Job: Please copy the lines below word for word, omitting the pictures.

Input for this task:
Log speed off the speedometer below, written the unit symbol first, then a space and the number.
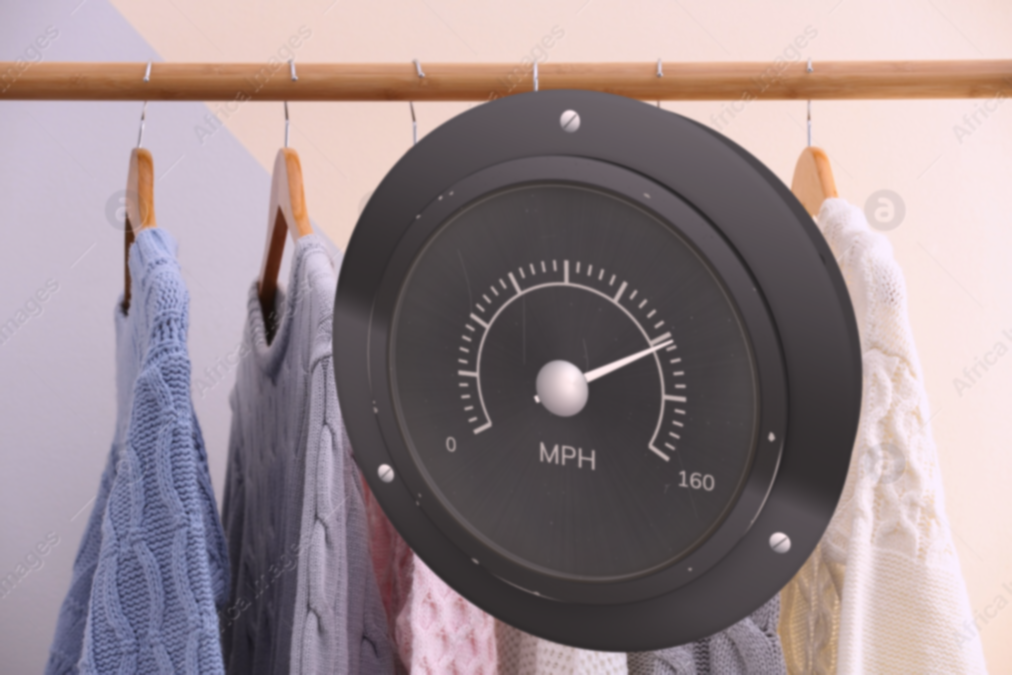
mph 122
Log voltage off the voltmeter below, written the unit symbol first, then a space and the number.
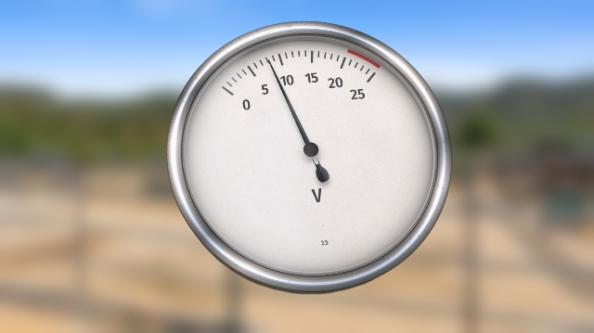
V 8
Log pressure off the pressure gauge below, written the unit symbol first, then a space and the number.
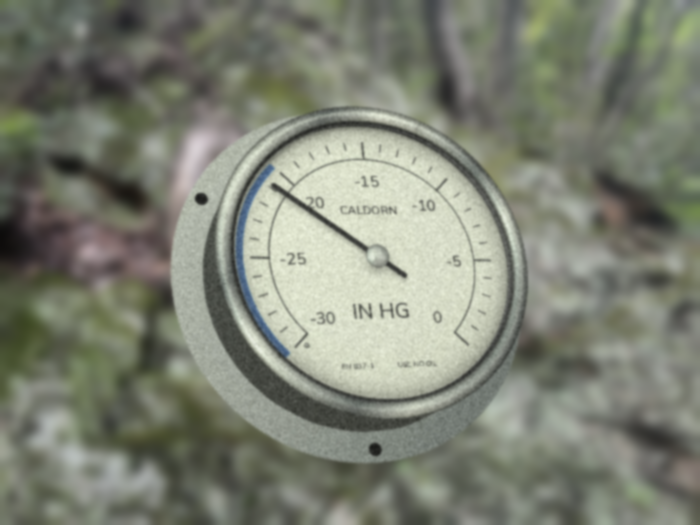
inHg -21
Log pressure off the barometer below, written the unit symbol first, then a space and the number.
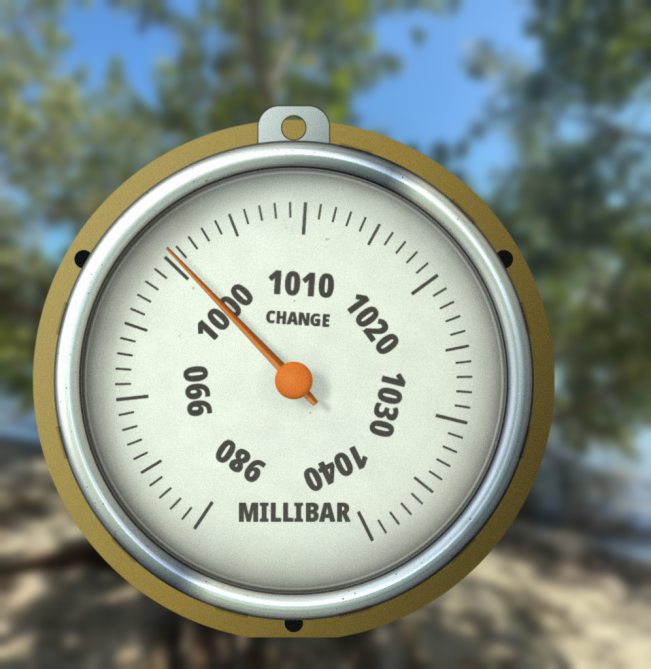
mbar 1000.5
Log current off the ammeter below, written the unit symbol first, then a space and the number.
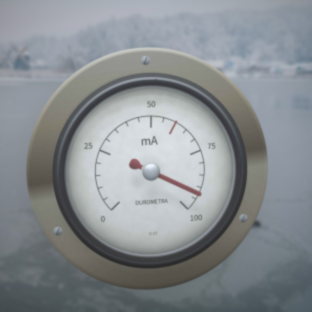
mA 92.5
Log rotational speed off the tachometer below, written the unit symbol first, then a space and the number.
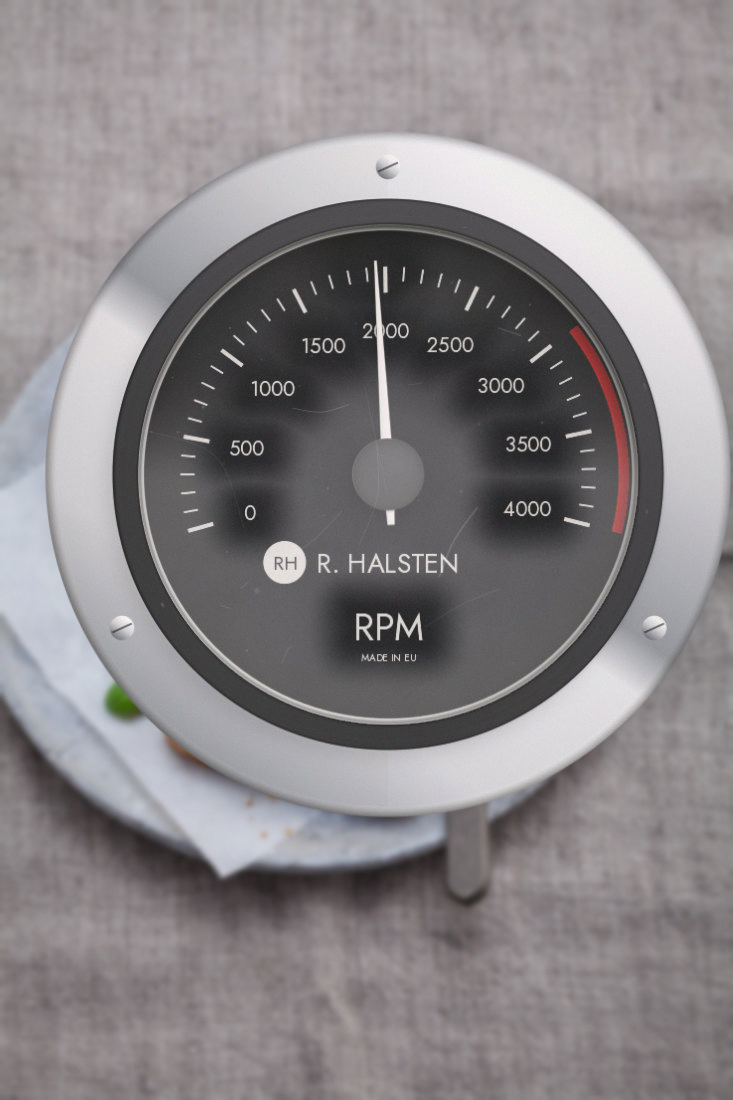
rpm 1950
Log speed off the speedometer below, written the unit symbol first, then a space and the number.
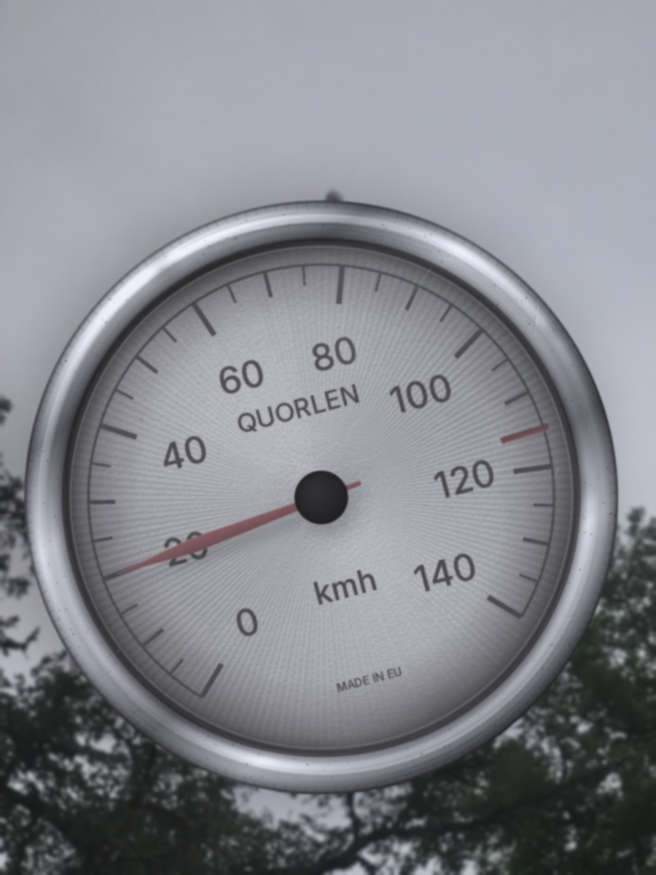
km/h 20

Finished exercise:
Log speed off the speedometer below, written the unit symbol first, then a space and the number.
mph 122
Log voltage off the voltmeter below, written the unit symbol first, then a space and the number.
V 8
Log pressure off the pressure gauge below, written the unit symbol first, then a space and the number.
inHg -21
Log pressure off the barometer below, written the unit symbol first, then a space and the number.
mbar 1000.5
Log current off the ammeter below, written the unit symbol first, then a space and the number.
mA 92.5
Log rotational speed off the tachometer below, written the unit symbol first, then a space and the number.
rpm 1950
Log speed off the speedometer below, written the unit symbol first, then a space and the number.
km/h 20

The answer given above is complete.